For the data below, tally how many lines contain "presetn" and answer only with that tally.

Records supplied -
[Start of Attachment]
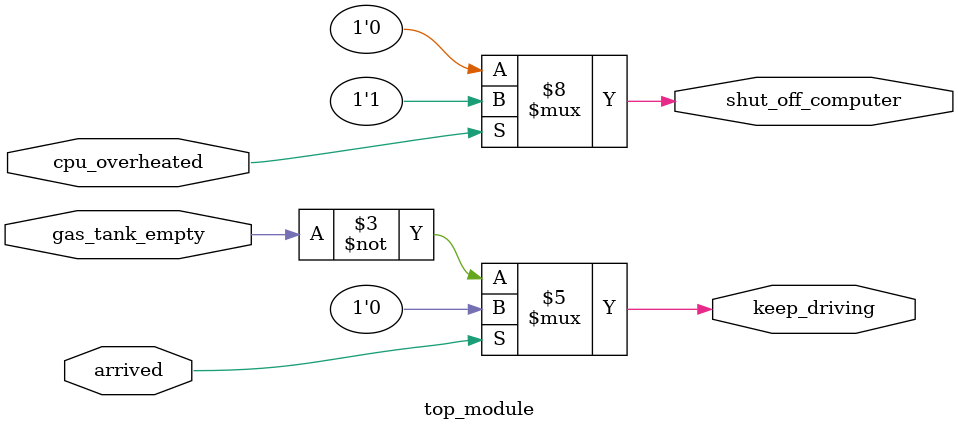
<source format=v>
module top_module (
    input      cpu_overheated,
    output reg shut_off_computer,
    input      arrived,
    input      gas_tank_empty,
    output reg keep_driving  ); //

    always @(*) begin
        if (cpu_overheated)
            shut_off_computer = 1;
        else
            shut_off_computer = 0;
            
        if (~arrived)
            keep_driving = ~gas_tank_empty;
        else
            keep_driving = 0;
    end


endmodule

</source>
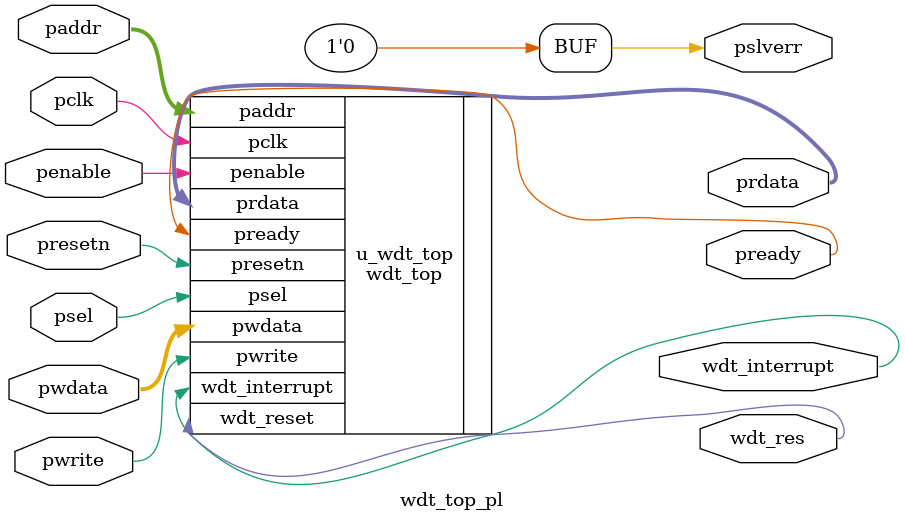
<source format=v>
`timescale 1ns/1ps

(* keep_hierarchy = "true" *) module wdt_top_pl(
  input wire         pclk,
  input wire         presetn,
  input wire         psel,
  input wire         pwrite,
  input wire         penable,
  input wire[31:0]   paddr,
  input wire[31:0]   pwdata,
  
  output wire[31:0]  prdata,
  output wire        pready,
  output wire        wdt_res,
  output wire        wdt_interrupt,
  output wire        pslverr
);
  
  assign pslverr = 1'b0;
  
  wdt_top u_wdt_top (
    .pclk          ( pclk          ),
    .presetn       ( presetn       ),
    .psel          ( psel          ),
    .pwrite        ( pwrite        ),
    .penable       ( penable       ),
    .paddr         ( paddr         ),
    .pwdata        ( pwdata        ),
    
    .prdata        ( prdata        ),
    .pready        ( pready        ),
    .wdt_reset     ( wdt_res       ),
    .wdt_interrupt ( wdt_interrupt )
  );
    
endmodule
</source>
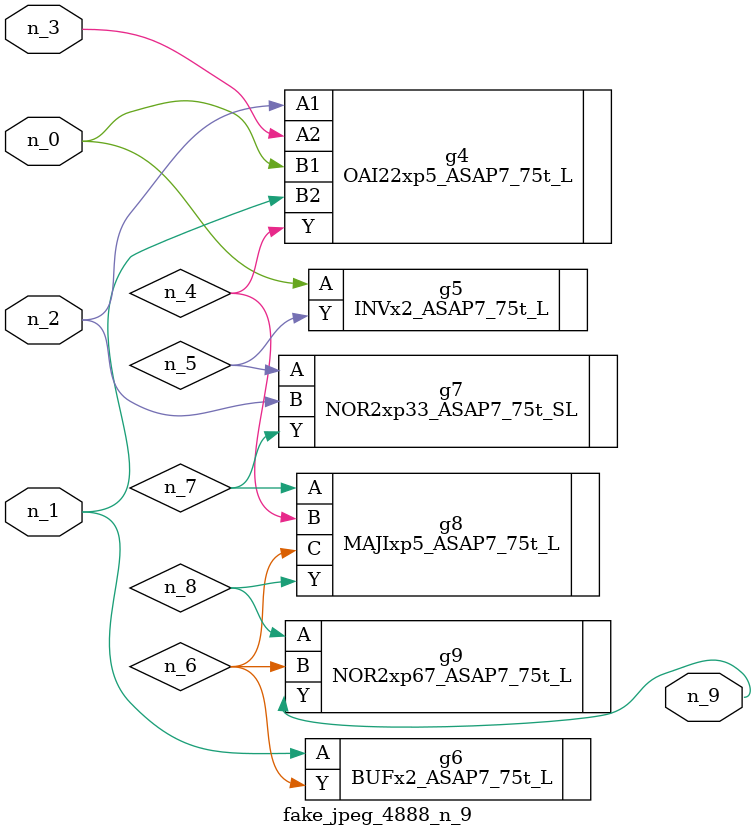
<source format=v>
module fake_jpeg_4888_n_9 (n_0, n_3, n_2, n_1, n_9);

input n_0;
input n_3;
input n_2;
input n_1;

output n_9;

wire n_4;
wire n_8;
wire n_6;
wire n_5;
wire n_7;

OAI22xp5_ASAP7_75t_L g4 ( 
.A1(n_2),
.A2(n_3),
.B1(n_0),
.B2(n_1),
.Y(n_4)
);

INVx2_ASAP7_75t_L g5 ( 
.A(n_0),
.Y(n_5)
);

BUFx2_ASAP7_75t_L g6 ( 
.A(n_1),
.Y(n_6)
);

NOR2xp33_ASAP7_75t_SL g7 ( 
.A(n_5),
.B(n_2),
.Y(n_7)
);

MAJIxp5_ASAP7_75t_L g8 ( 
.A(n_7),
.B(n_4),
.C(n_6),
.Y(n_8)
);

NOR2xp67_ASAP7_75t_L g9 ( 
.A(n_8),
.B(n_6),
.Y(n_9)
);


endmodule
</source>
[End of Attachment]
Task solution - 2